I couldn't see any sense in wasting time after I'd decided what I was going to do, so I got out the copy of the last report card I'd had from the doctor in Tucson, made another copy with the weigher's fountain pen, scribbled a name nobody could read at the bottom, and put M.D. behind it. Then I mailed the card and went over to the Santa Fe freight yards.

I'd always found that when I asked a farmer if I could hunt on his land he'd let me, but that he'd tell me to get out if I tried it without asking. It seemed to me it might work the same way on a freight train, so when I got over to the Santa Fe yards I hunted up the conductor of the next freight train going toward Wickenburg. He was a little grey-haired man, with a bow in his legs that a fat hog could have run through, and he had the stub of a dead cigar clamped between his teeth. I told him right off the bat that I was flat broke, that I hadn't been in the service, and that I wanted to get out to Wickenburg to try my luck at riding horse falls for the movie company. He listened till I'd finished, then asked, “Where you from?”

“Boston,” I told him.

“Long piece to come for a chance to get your neck broke, ain't it?” he asked. Then, without waiting for an answer, he nodded his head toward a boxcar with the door halfway open. “Don't smoke in there,” he told me, “there's straw on the floor. You'll prob'ly need it more when I haul you back on my next run. We'll be pulling out in about an hour.”

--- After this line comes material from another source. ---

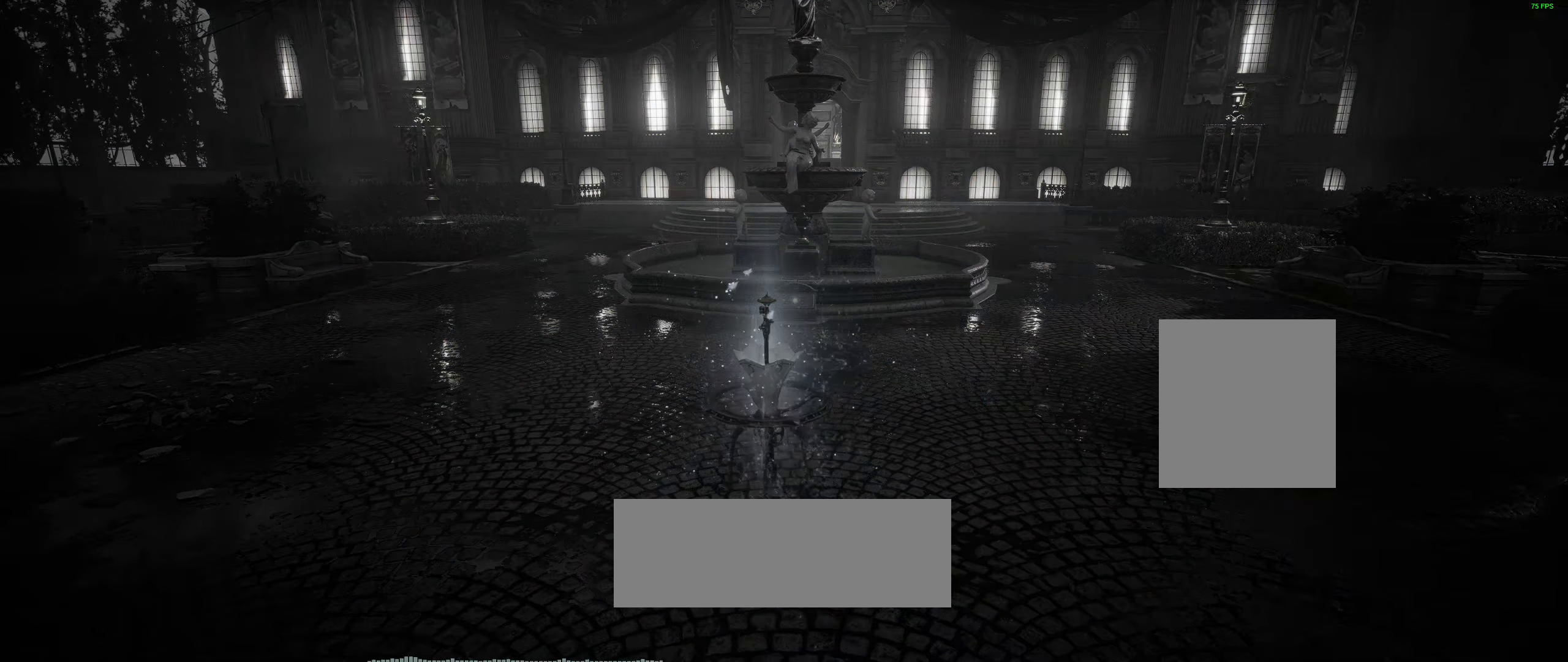
{"buttons": [], "left_stick": "center", "events": []}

I might have worried all the way to Wickenburg if the straw in that car hadn't been so deep and soft, or if I'd had a decent night's sleep within two weeks. But I never knew when the train pulled out of Phoenix, and I wouldn't have known when it reached Wickenburg if the conductor hadn't pounded on the door of my private car. By the time I had my bed rolled and tied he was up near the engine, and when I went up to thank him he said, “Don't mention it, but don't be spreading the word neither. See that flivver over yonder with the big hombre by it? He belongs to the movie outfit. He'll haul you on out to the location. It keeps him busy hauling the whole ones out and the busted-up ones back.” Then he stuck out his hand, shook with me, and said, “Good luck to you, bub.”

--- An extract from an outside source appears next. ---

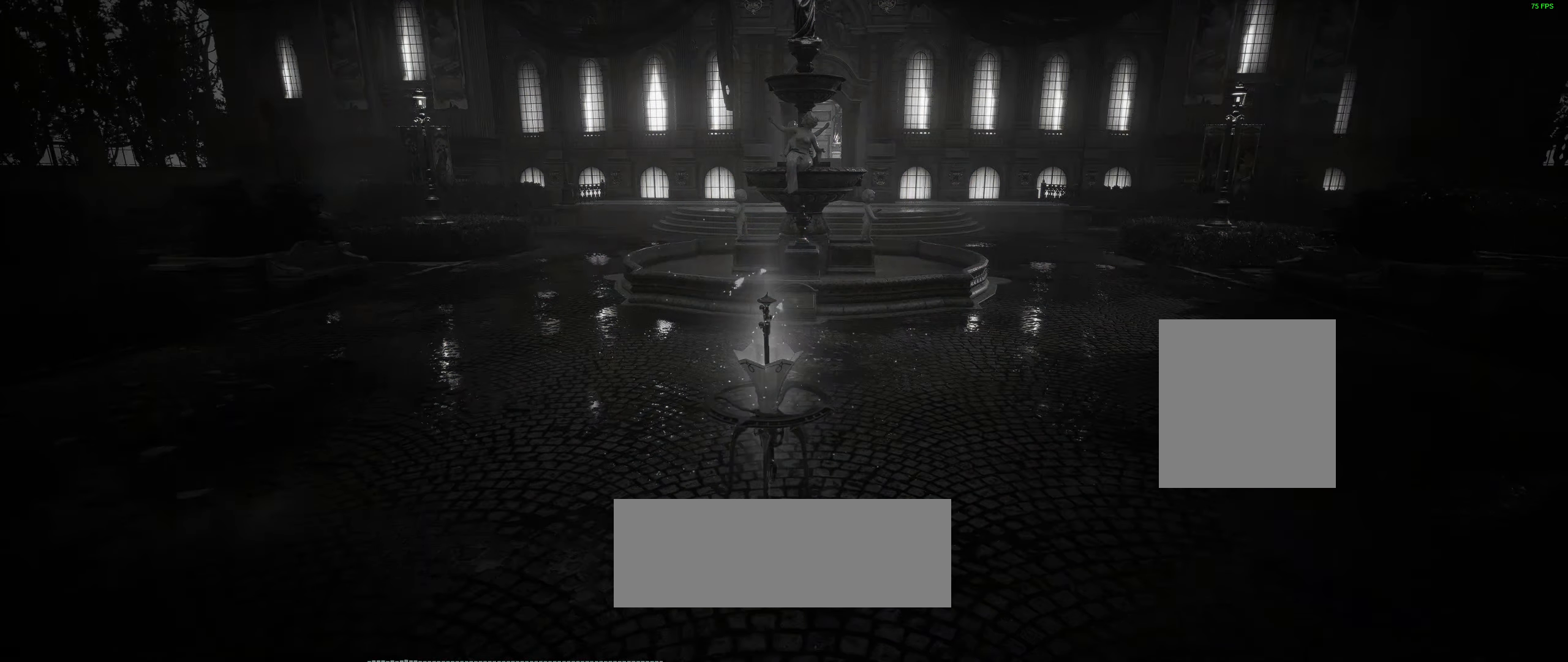
{"buttons": ["R2"], "left_stick": "center", "events": [[84, "R2", "down"]]}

The location was about ten miles up Hassayampa Creek, near the foot of the Bradshaw Mountains, and the road must have been laid out by a drunken cowhand on a bucking bronco. I think the Mexican fellow who drove the flivver wanted to find out whether or not I was yellow. And if he did, he went at it in just about the right way. I don't believe he ever let that flivver slow down to thirty miles an hour, and I've ridden bucking horses in roundups that stayed on the ground more of the time. I wanted to have asked the driver some questions about the riding, but I didn't dare get my teeth apart for fear I'd bite my tongue. And he was so busy fighting the steering wheel that he couldn't have answered me anyway. There was only one thing in favor of that ride: it didn't last very long before we came in sight of the location.